I suspect it's not likely. That sale was done to clean out odds & ends that had accumulated over 3-4 years of Interbikes/media events/1-offs etc.


----------



## velogirl (Oct 14, 2005)

But, Team TIBCO is having two sales this fall (and they're on Look).

Oct 10th @ Bicycle Outfitter (no bikes) and Oct 17th @ Team Manager's home (includes bikes).

I've got the flyers for both sales on my desktop -- can't figure out how to attach them to this message, so if you're interested, email me @ [email protected] and I can send them to you.


----------



## velogirl (Oct 14, 2005)

*Ooh, here are the flyers!*

nope -- apparently the PDFs are too big for RBR.com. bummer.


----------



## SystemShock (Jun 14, 2008)

velogirl said:


> nope -- apparently the PDFs are too big for RBR.com. bummer.


Post some screencaps of them, then? 
.


----------



## velogirl (Oct 14, 2005)

Low-tech Lorri, here. I have no idea how to do that.


----------



## SystemShock (Jun 14, 2008)

velogirl said:


> Low-tech Lorri, here.

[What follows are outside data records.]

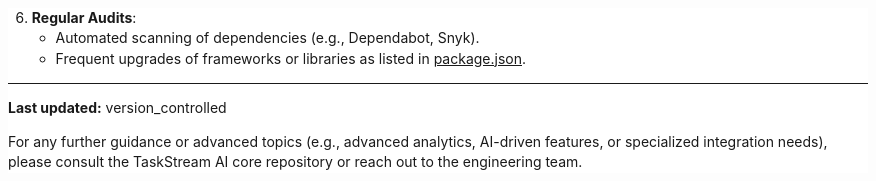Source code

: 6. **Regular Audits**:
   - Automated scanning of dependencies (e.g., Dependabot, Snyk).
   - Frequent upgrades of frameworks or libraries as listed in [package.json](./package.json).

---

**Last updated:** version_controlled

For any further guidance or advanced topics (e.g., advanced analytics, AI-driven features, or specialized integration needs), please consult the TaskStream AI core repository or reach out to the engineering team.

I have no idea how to do that.


You on Mac or PC?

On Mac, you just hit Command-Shift-3 (all 3 keys simultaneously) to take a pic of whatever's on-screen.
A file will appear on your desktop called "Picture 1".
Open it in the Preview application.
In Preview, go File --> Save As.
Save it as a JPEG... compress it down enough so that it's under 195 KB in size (otherwise it won't upload to RoadBikeReview- also it can't be more than 1024x1024 pixels. You can crop the picture in Preview if you need to).
Do a post, and hit the Upload Photos button. Choose the JPEG you just made.

On PC, don't own one, someone else can clue ya in there.
.


----------